Whilst the two southern harbours were as lovely as we remembered them, the highlight of the day was the highest village on the island – Englouvi.
Churches were also a major feature….
…and the views quite stunning.
Something else that doesn’t seem to have changed in Greece anywhere near like to the extent it has in other parts of Europe is Health and Safety. We have seen people swinging from unstable ladders, electricity connections which no HSE inspector would pass as fit in the UK, playgrounds with no “soft matting” and have visited ruins where in other countries metal waist level bars or ropes would have been placed to stop people from falling or even, in some cases, entering. Perhaps the most interesting thing we saw was this guy balancing on a thin wooden beam to fix some fairy lights in a bar.
The remainder of our time in the Ionian was spent at places not previously visited. Although we had been to the small island of Meganisi we had not anchored in Ormos Abeleke or walked inland which we did this time.
The two islands of Kalamos and Kastos were extremely quaint and picturesque and exactly what you imagine if someone says “small Greek island”.
Following our arrival at Kalamos we spent two or three hours watching charter boat after charter boat and flotilla after flotilla arrive to shelter from a forecasted two night blow.
It’s amazing how many boats “George” managed to organise into some semblance of order that day….

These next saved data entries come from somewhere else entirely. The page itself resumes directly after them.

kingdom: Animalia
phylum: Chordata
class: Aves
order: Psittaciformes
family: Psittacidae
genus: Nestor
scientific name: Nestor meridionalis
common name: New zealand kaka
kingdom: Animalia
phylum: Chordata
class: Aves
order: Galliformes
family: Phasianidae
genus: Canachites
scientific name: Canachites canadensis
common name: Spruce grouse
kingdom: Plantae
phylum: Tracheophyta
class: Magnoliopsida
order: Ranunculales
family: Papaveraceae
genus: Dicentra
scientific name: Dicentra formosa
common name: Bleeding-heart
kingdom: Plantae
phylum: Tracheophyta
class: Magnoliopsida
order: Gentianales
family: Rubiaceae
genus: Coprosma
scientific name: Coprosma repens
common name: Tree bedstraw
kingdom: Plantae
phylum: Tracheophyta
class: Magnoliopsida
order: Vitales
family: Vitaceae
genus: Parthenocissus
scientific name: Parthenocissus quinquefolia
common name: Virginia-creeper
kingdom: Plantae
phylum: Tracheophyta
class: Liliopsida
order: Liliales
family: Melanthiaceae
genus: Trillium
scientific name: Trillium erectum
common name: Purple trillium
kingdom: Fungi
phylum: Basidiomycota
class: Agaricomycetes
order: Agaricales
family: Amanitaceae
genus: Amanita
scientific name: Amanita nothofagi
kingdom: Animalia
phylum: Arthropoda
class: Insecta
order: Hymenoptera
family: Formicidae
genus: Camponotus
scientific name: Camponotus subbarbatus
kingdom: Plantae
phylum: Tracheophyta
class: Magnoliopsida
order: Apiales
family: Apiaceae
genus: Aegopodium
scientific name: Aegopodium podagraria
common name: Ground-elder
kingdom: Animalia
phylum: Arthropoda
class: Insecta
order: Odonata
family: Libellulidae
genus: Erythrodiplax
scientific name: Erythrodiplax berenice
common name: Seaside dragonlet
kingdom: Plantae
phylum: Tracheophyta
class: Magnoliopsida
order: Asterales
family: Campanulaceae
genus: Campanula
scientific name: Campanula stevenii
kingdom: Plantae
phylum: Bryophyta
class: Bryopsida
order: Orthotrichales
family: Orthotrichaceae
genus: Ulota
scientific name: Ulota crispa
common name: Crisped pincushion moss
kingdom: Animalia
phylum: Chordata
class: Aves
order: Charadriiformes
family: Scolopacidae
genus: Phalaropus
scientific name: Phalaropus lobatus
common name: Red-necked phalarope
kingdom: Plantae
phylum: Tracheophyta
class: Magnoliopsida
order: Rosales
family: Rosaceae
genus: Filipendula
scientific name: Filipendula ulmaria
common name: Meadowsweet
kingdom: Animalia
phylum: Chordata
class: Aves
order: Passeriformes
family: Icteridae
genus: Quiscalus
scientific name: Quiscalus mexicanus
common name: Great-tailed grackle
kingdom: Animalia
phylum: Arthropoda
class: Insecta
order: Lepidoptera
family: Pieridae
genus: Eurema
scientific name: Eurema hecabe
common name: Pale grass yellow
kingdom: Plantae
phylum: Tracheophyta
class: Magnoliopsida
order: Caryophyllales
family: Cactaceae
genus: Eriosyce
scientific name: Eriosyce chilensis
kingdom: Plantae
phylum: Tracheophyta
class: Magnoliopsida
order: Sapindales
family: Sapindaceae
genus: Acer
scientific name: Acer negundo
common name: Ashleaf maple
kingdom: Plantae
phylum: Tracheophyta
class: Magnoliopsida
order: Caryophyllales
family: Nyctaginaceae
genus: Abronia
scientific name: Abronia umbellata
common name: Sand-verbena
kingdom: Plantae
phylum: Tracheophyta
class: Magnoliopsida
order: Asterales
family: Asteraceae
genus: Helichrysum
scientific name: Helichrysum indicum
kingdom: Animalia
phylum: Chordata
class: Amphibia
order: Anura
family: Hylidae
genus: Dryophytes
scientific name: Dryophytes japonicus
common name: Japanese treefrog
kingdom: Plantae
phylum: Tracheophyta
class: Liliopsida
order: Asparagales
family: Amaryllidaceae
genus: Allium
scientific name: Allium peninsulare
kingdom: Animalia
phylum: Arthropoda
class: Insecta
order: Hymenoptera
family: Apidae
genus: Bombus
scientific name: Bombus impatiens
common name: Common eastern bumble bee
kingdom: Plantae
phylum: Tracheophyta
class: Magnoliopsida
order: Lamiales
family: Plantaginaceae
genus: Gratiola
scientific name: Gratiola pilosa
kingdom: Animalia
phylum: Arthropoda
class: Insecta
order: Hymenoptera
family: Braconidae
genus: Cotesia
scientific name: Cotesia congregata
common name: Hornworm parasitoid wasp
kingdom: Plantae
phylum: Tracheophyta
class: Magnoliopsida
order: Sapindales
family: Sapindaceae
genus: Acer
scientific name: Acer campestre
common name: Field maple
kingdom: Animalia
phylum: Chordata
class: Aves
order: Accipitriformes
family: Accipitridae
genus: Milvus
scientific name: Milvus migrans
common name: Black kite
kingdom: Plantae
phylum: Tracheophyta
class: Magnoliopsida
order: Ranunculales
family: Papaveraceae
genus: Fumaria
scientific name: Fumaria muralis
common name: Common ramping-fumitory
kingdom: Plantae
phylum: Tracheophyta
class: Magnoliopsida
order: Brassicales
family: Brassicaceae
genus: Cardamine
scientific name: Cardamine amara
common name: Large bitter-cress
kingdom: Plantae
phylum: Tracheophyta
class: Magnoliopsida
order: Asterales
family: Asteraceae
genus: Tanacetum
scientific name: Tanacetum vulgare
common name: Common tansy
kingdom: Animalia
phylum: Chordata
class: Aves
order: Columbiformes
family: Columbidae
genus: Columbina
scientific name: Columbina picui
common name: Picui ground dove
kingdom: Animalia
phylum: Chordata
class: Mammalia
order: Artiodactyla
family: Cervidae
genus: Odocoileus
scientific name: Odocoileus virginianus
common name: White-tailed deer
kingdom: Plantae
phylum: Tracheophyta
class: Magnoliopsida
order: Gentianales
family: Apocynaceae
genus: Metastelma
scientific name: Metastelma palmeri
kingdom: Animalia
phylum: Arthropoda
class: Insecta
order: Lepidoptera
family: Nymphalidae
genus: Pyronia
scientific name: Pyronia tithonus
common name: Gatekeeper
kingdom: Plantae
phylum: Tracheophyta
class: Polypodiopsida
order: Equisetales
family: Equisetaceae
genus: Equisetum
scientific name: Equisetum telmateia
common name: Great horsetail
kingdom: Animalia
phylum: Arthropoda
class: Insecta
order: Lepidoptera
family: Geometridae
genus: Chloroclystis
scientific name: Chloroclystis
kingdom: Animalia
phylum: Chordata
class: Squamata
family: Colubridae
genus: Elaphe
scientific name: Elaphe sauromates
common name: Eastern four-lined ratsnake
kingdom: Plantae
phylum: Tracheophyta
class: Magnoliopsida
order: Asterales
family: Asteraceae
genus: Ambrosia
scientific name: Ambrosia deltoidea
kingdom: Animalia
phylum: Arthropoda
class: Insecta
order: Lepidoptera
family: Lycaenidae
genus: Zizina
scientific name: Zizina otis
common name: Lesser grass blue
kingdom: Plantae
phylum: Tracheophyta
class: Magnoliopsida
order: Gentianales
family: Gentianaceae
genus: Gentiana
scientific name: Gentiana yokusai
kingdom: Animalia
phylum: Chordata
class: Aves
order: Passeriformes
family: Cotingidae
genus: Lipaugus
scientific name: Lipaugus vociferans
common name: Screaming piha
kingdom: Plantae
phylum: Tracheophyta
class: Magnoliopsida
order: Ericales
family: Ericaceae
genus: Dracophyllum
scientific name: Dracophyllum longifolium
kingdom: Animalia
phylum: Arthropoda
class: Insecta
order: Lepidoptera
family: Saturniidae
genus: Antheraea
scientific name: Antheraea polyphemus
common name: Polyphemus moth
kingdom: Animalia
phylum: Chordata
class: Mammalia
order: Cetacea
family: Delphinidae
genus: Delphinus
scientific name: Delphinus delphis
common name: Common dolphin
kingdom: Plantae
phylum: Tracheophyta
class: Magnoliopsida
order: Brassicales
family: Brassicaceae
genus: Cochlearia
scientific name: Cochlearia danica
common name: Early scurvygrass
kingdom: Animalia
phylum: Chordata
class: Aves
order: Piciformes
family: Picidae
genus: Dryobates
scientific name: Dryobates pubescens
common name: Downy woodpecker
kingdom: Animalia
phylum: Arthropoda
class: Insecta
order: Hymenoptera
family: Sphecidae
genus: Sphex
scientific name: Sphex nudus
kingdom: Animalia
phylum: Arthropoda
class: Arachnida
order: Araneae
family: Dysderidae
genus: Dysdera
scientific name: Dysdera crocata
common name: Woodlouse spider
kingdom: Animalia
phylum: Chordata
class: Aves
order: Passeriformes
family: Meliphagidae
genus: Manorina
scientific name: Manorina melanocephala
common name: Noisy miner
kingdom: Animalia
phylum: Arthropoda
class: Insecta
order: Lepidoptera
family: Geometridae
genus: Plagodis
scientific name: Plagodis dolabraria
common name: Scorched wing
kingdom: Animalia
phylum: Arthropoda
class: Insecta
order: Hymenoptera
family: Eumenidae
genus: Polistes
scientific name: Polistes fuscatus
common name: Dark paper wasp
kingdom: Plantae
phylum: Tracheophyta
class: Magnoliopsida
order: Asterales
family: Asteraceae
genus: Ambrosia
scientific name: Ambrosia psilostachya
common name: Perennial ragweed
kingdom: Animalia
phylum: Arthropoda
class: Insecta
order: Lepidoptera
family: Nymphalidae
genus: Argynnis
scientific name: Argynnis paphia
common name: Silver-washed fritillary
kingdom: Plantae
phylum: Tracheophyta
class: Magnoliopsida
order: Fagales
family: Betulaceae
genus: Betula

We were in the anchorage just outside the harbour and, as only two other boats were there to share it, we had lots of space to put 60m chain out and therefore spent two very pleasant nights waiting for the weather to calm. A lovely anchorage, as was Kastros…
…. and an old fashioned barbers shop.
….and where even the complimentary Meze included meat, French fries and tzatziki.
Unfortunately we had broken one of our cardinal rules and succumbed to the “sales patter” of a restaurateur we had met whilst strolling along the beach earlier and booked a table there.
… and we found time to stop in the square again and watch as the local children played safely and freely as they seem to do everywhere in Greece whilst their parent “promenade” or drink coffees and eat ice-creams with their friends.
The latter, Astrakos, was a real surprise.
It was the second place since Preveza that we had gone onto a quay – the other 21 nights having been at anchor. Not only was it free to berth there, the water and electricity were also free – though in the event we availed ourselves of neither. We just made an appropriate friend!
We really enjoyed the small working town and found a restaurant serving something we hadn’t previously seen in Greece. Maybe some people won’t want to see the next photograph, but I have to say it tasted very good.
As you know we love eating and drinking and finding interesting shops or markets is always a pleasure. Markets per se seem few and far between – particularly in the islands, which is perhaps not surprising as many of them, especially the smaller ones, basically close down during the winter months. But somehow we always seem to be able to sniff out some good produce.
And, finally, because I mentioned Lakka in the context of crowded but beautiful anchorages, I didn’t get the chance to include this photograph of a framed letter we saw attached to a wall there. Nothing else I have read about Paxos mentions a visit by him but who am I to say this is not genuine… and maybe some of you have information which confirms it so.